Proposition de loi relative aux droits des malades et à la fin de vie

Ce texte a été adopté à l’unanimité, le 30 novembre 2004, par l'Assemblée nationale.
Pau Giacobbi a personnellement voté en faveur de ce texte. En voici les raisons.



Fallait-il légiférer ?

J’en mesure toute la difficulté, mais il est de la responsabilité du législateur de faire en sorte que la relation singulière entre le médecin, le patient et sa famille se déroule dans un cadre clair et sécurisant.
Le débat sur la fin de vie est extrêmement complexe. Il met en cause deux principes fondamentaux mais contradictoires : le respect de la vie d'une part, et le respect de la dignité de l'homme et de sa liberté, d'autre part. Il est interdit de donner la mort, tel est l'impératif éthique, social et politique.
Mais, au nom de sa liberté, tout homme doit avoir l'assurance qu'il pourra vivre sa mort conformément à ses choix, à ses convictions et à l'idée qu'il se fait de sa propre dignité.
La loi de juin 1999 garantissant l'accès de tous aux soins palliatifs et la loi Kouchner du 4 mars 2002 ont constitué des avancées réelles ; la proposition de loi relative aux droits des malades et à la fin de vie est une nouvelle étape importante.

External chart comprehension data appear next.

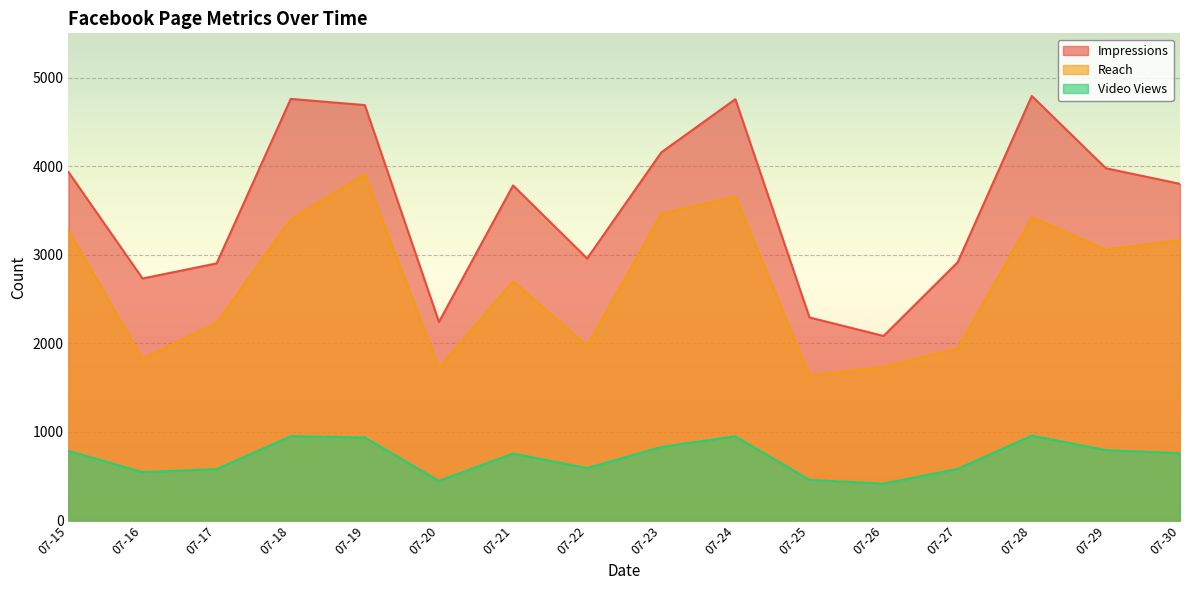

At which category does Reach reach its first local peak?

07-19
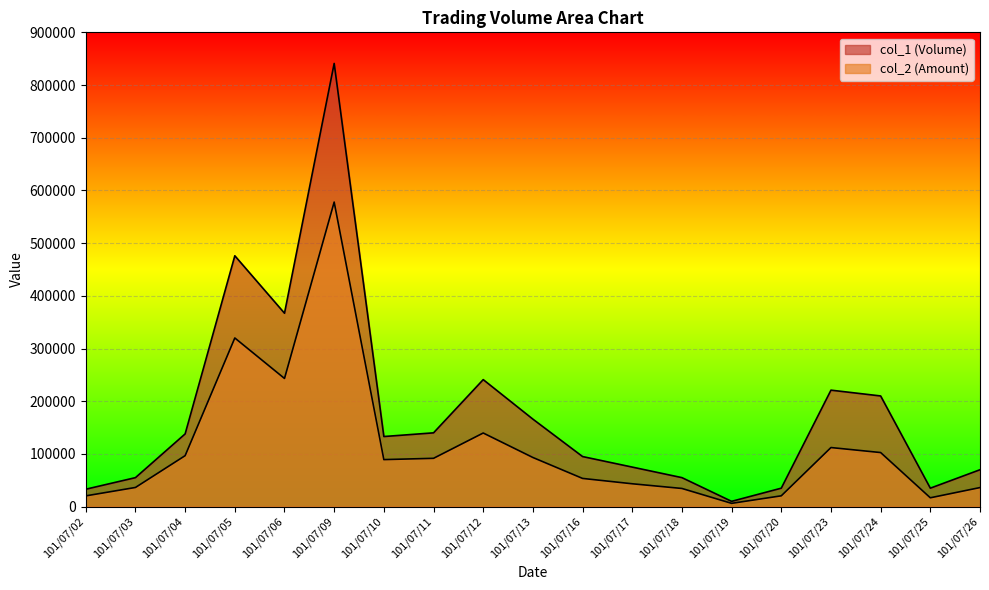

Which series has the widest spread of values?

col_1 (Volume)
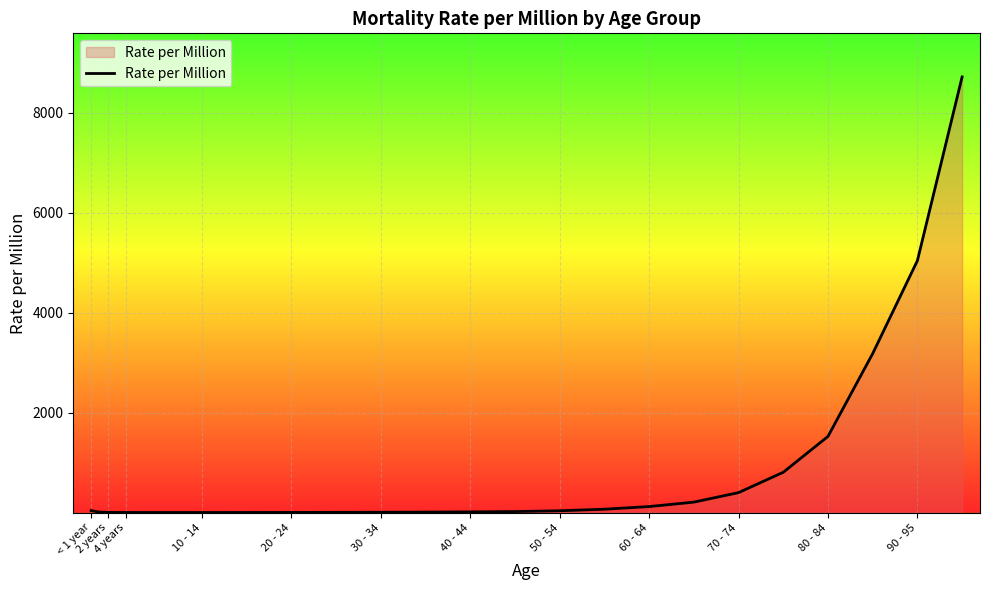

What is the greatest value displayed?

8718.2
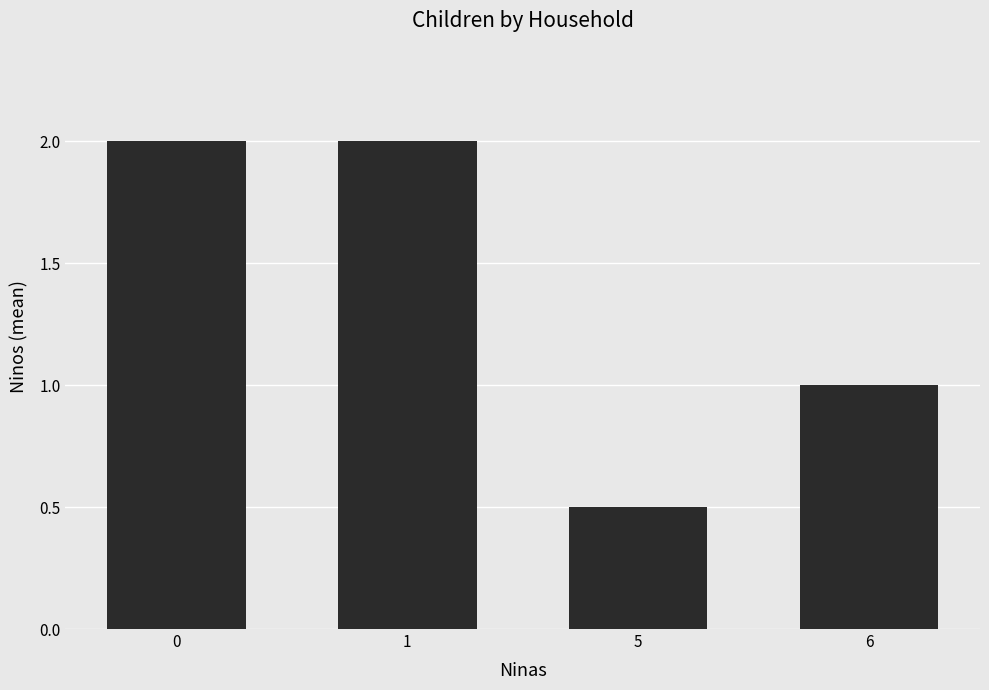

What is the value of the 4th bar from the left?

1.0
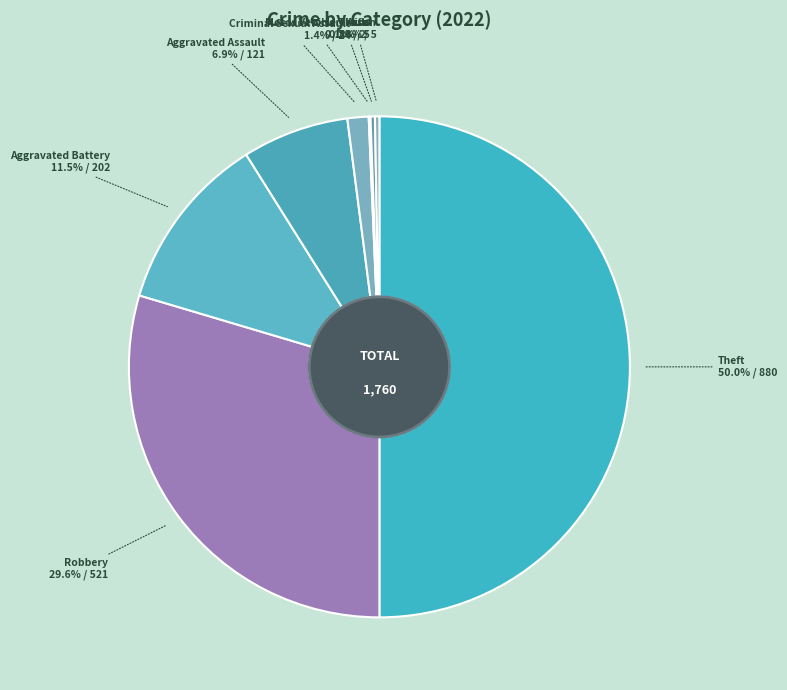

How many slices are in this pie chart?

8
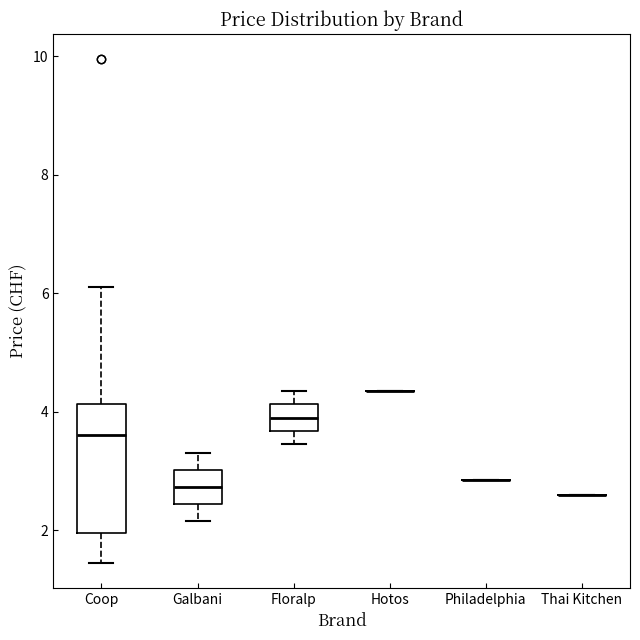

Reading left to right, read every box against the y-axis: the position of its median line, the range the box covers, and the ends of its whiskers. The values are not printed on the chart, so give them approximately, as read against the axis.

Coop: median 3.6, box 2.0 to 4.2, whiskers 1.4 to 6.2
Galbani: median 2.8, box 2.4 to 3.0, whiskers 2.2 to 3.4
Floralp: median 4.0, box 3.6 to 4.2, whiskers 3.4 to 4.4
Hotos: box collapsed to a line at 4.4, whiskers 4.4 to 4.4
Philadelphia: box collapsed to a line at 2.8, whiskers 2.8 to 2.8
Thai Kitchen: box collapsed to a line at 2.6, whiskers 2.6 to 2.6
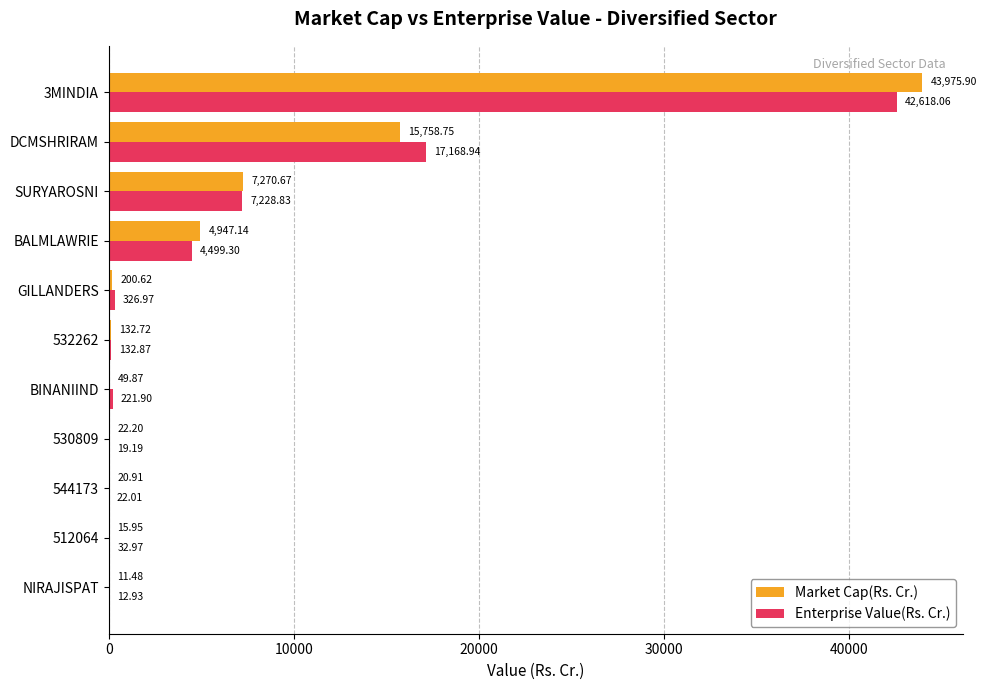

Which series changed the most between 3MINDIA and 512064?

Market Cap(Rs. Cr.)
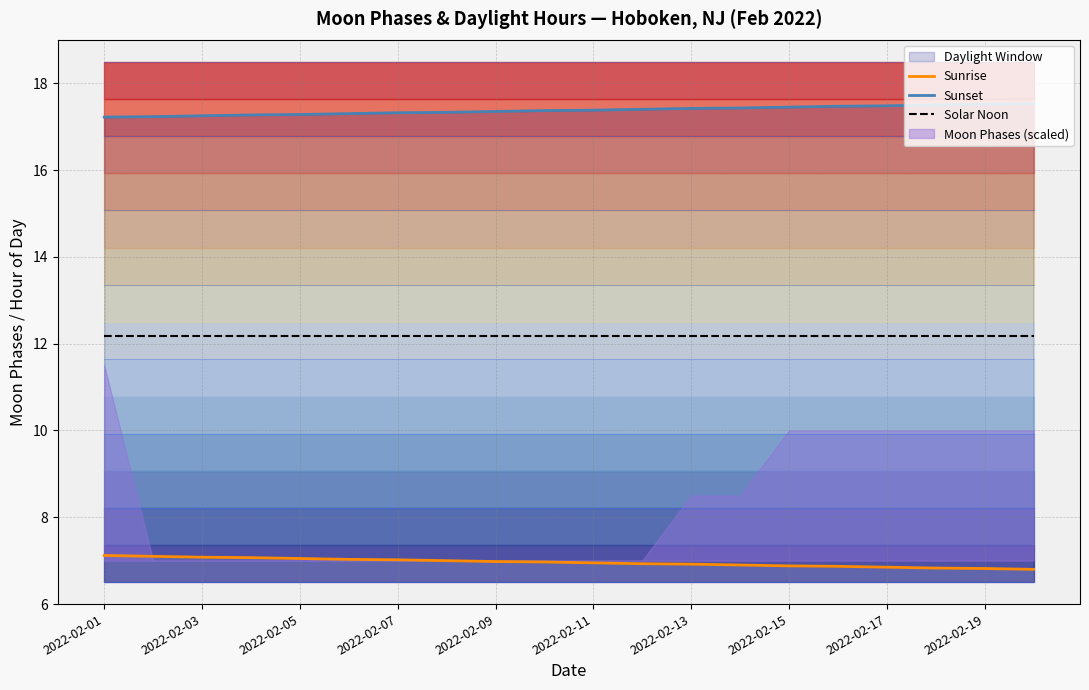

Reading right to left, extract all data points from this chart.

Sunrise: 6.8	6.8	6.8	6.8	6.9	6.9	6.9	6.9	6.9	7.0	7.0	7.0	7.0	7.0	7.0	7.0	7.1	7.1	7.1	7.1
Sunset: 17.5	17.5	17.5	17.5	17.5	17.4	17.4	17.4	17.4	17.4	17.4	17.4	17.3	17.3	17.3	17.3	17.3	17.2	17.2	17.2
Solar Noon: 12.2	12.2	12.2	12.2	12.2	12.2	12.2	12.2	12.2	12.2	12.2	12.2	12.2	12.2	12.2	12.2	12.2	12.2	12.2	12.2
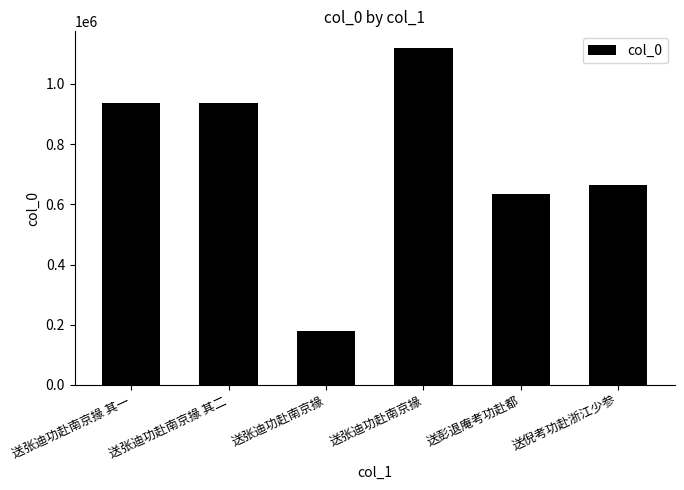

What is the sum of the values at 送张迪功赴南京掾 and 送张迪功赴南京掾 其二?

1118711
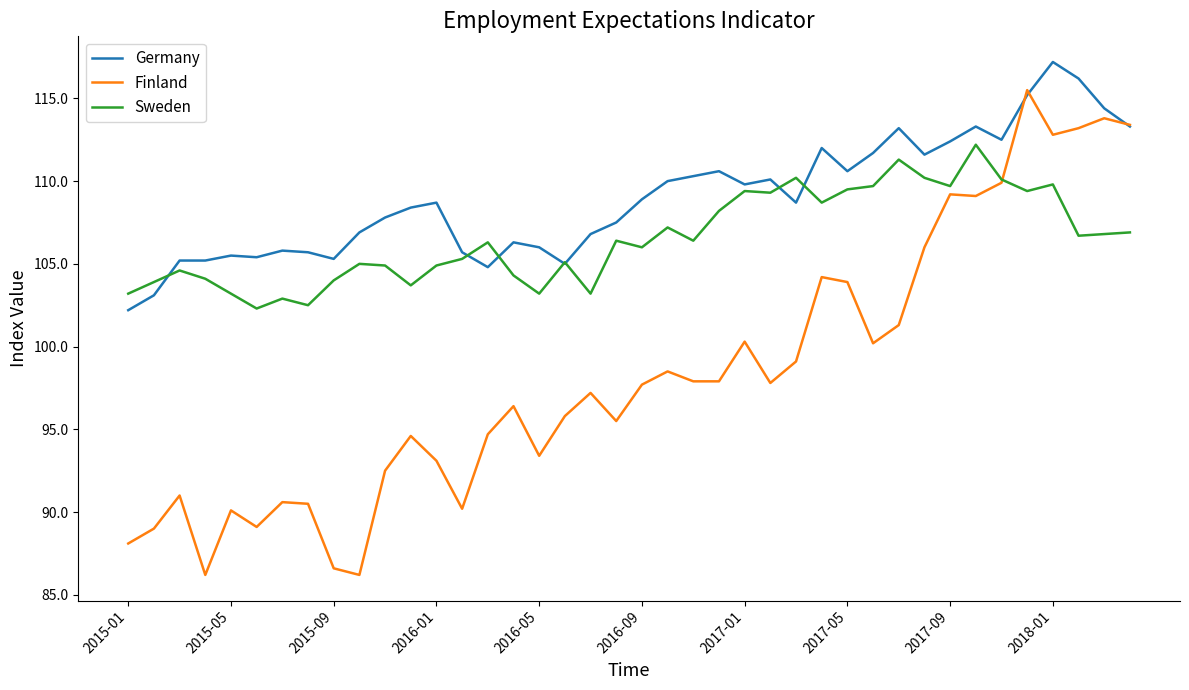

Is this an area chart (filled region under the line)?

No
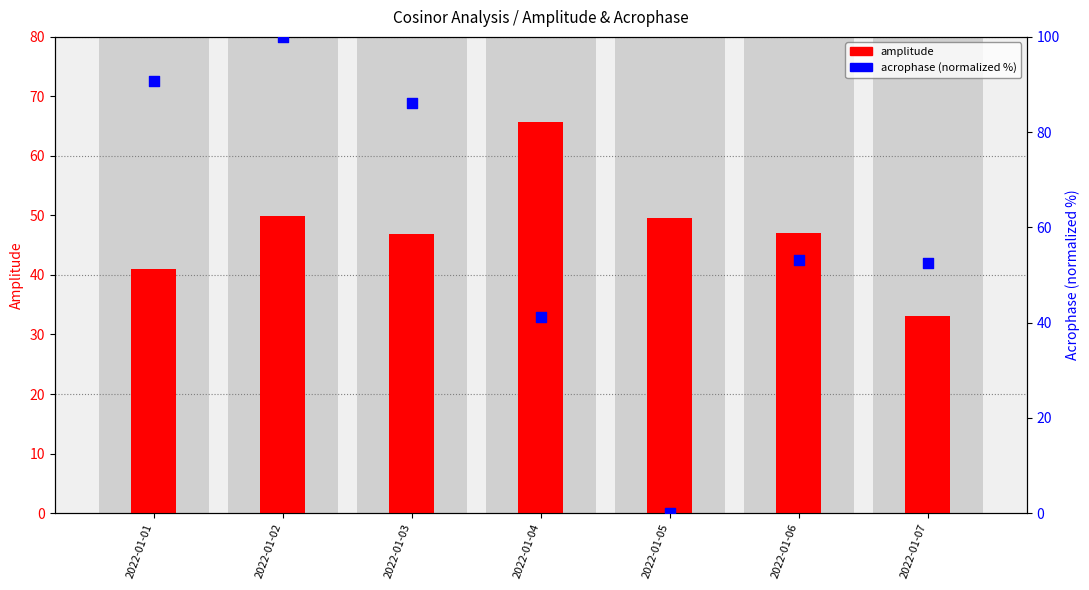

At how many categories does at least one series exceed 86?

3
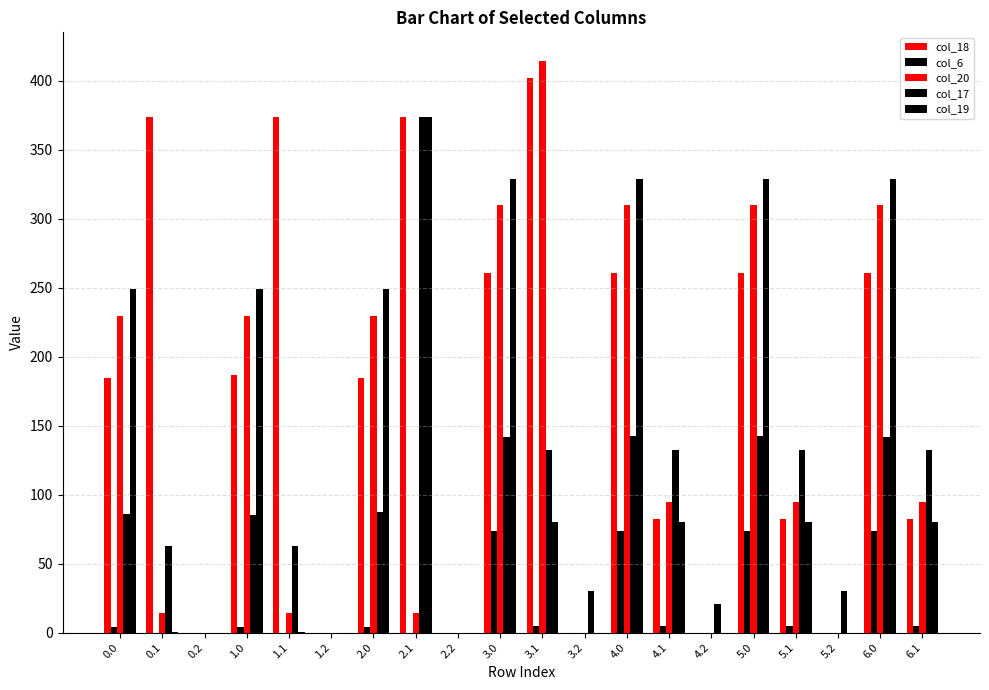

List the labels in order of col_18 value, largest first.

3.1, 0.1, 1.1, 2.1, 3.0, 4.0, 5.0, 6.0, 1.0, 0.0, 2.0, 4.1, 5.1, 6.1, 0.2, 1.2, 2.2, 3.2, 4.2, 5.2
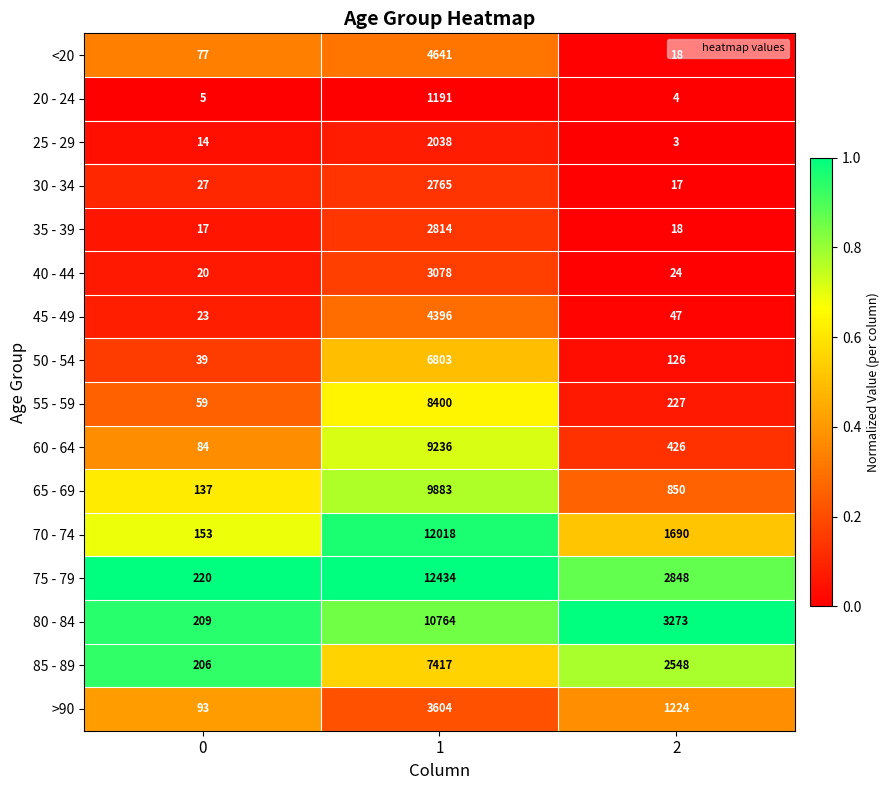

Which series has the largest range (max minus min)?

75 - 79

Elle renforce les droits du malade en instituant un droit au refus de « l'obstination déraisonnable » lorsqu'il n'existe aucun espoir réel d'obtenir une amélioration de son état. Elle autorise le malade conscient de refuser tout traitement, elle valide une procédure collégiale de traitement pour le malade inconscient.
La commission spéciale a enrichi la proposition de loi initiale en proposant plusieurs amendements. Je pense en particulier à l'extension de la pratique des soins palliatifs aux établissements médico-sociaux.
Le débat sur les questions relatives à la vie et à la mort est difficile car elles nous touchent au plus profond de nous-mêmes. C'est l'honneur du politique d'aborder de telles questions lucidement et dans la transparence.
Aussi la proposition de loi que nous avons votée constitue-t-elle une étape dans notre réflexion. Elle est un point d'équilibre qui ne doit pas cacher nos légitimes différences.

Il faudra sans doute aller plus loin.

Nous ne pourrons pas y échapper, non seulement pour des raisons philosophiques, mais aussi parce que nous sommes confrontés à des situations qui exigent l'intervention du droit. Ainsi, plus des deux tiers des décès ont lieu à l'hôpital, ce qui interpelle chacun d'entre nous : dans un tel contexte, quelle place, quelle liberté conservons-nous face à la mort, confrontés, ou non, à l'éternité au moment de décider ?
Le cri qui a été lancé, il y a quelques mois, par la mère de Vincent HUMBERT n'a peut-être pas été entièrement entendu. Elle nous l'a fait comprendre, mais il a au moins trouvé un écho, et c'est ce qui compte. Le Parlement a su se saisir de cette question et faire en sorte qu'un sujet politique, au sens noble du terme, puisse être débattu dans des conditions de sérieux et de maturité.
Certes, des différends subsistent et il faudra continuer à discuter, à réfléchir, donc à progresser.